_Passage to read_:

━━━━━━━━━━━━━━━━

- Chad L. Coleman as Cutty Wise
- First appearance: "Time After Time" (2004)
- Last appearance: "React Quotes" (2008)
- Created by: David Simon and George Pelecanos
- Portrayed by: Chad L. Coleman

In-universe information
- Alias: Cutty
- Gender: Male
- Occupation: Day laborer and boxing trainer

= Dennis "Cutty" Wise =

Character from The Wire

Dennis "Cutty" Wise is a fictional character inspired by real-life boxing trainer Calvin Ford on the HBO drama The Wire, played by actor Chad Coleman. Wise is a reformed criminal who sets up a boxing gym for neighborhood children. The name "Dennis Wise" was taken from an actual Baltimore contract killer was given a life sentence in prison, then was released in 2017 and has become an anti-violence advocate himself. The nickname "Cutty" originates from the character serving time in the Maryland State Penitentiary in Jessup, Maryland, which was nicknamed "The Cut".

==Biography==

===Season three===
Cutty is known as a legendary soldier in Baltimore's drug trade and was finishing a fourteen-year prison sentence when Avon Barksdale and Wee-Bey Brice arrived in prison. Cutty is well respected by Avon and many others in his organization for the work he did before going to prison, including phoning the police from the scene of a daytime murder he had committed. Avon approaches Cutty with an offer of work shortly before his release.

━━━━━━━━━━━━━━━━

_Available data_:
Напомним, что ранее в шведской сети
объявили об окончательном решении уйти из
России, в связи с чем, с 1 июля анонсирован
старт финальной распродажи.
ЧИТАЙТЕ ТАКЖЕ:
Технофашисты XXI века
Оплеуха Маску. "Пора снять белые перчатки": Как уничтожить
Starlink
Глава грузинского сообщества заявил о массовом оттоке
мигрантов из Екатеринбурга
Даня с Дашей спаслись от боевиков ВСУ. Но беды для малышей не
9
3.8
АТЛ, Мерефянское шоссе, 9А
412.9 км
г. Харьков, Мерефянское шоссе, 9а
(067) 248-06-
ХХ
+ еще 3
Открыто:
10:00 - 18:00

━━━━━━━━━━━━━━━━

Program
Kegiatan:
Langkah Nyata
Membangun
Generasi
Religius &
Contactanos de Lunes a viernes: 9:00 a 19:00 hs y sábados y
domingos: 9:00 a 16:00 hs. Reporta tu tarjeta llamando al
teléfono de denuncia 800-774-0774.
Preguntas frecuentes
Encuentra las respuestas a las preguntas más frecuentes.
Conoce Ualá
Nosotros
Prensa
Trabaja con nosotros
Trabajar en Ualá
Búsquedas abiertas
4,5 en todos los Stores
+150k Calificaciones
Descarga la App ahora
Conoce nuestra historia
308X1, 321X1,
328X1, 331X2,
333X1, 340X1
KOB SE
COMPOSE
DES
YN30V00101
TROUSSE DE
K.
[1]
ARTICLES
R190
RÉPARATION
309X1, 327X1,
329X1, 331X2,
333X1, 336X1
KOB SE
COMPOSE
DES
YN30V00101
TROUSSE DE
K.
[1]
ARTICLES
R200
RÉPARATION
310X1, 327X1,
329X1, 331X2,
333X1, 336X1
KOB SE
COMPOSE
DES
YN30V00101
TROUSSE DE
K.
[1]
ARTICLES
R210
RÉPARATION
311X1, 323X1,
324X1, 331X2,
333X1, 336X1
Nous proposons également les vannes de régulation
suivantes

━━━━━━━━━━━━━━━━

Transcribe the entire article on Dennis "Cutty" Wise, word for word. These items were taken from a different source.

- Chad L. Coleman as Cutty Wise
- First appearance: "Time After Time" (2004)
- Last appearance: "React Quotes" (2008)
- Created by: David Simon and George Pelecanos
- Portrayed by: Chad L. Coleman

In-universe information
- Alias: Cutty
- Gender: Male
- Occupation: Day laborer and boxing trainer

= Dennis "Cutty" Wise =

Character from The Wire

Dennis "Cutty" Wise is a fictional character inspired by real-life boxing trainer Calvin Ford on the HBO drama The Wire, played by actor Chad Coleman. Wise is a reformed criminal who sets up a boxing gym for neighborhood children. The name "Dennis Wise" was taken from an actual Baltimore contract killer was given a life sentence in prison, then was released in 2017 and has become an anti-violence advocate himself. The nickname "Cutty" originates from the character serving time in the Maryland State Penitentiary in Jessup, Maryland, which was nicknamed "The Cut".

==Biography==

===Season three===
Cutty is known as a legendary soldier in Baltimore's drug trade and was finishing a fourteen-year prison sentence when Avon Barksdale and Wee-Bey Brice arrived in prison. Cutty is well respected by Avon and many others in his organization for the work he did before going to prison, including phoning the police from the scene of a daytime murder he had committed. Avon approaches Cutty with an offer of work shortly before his release.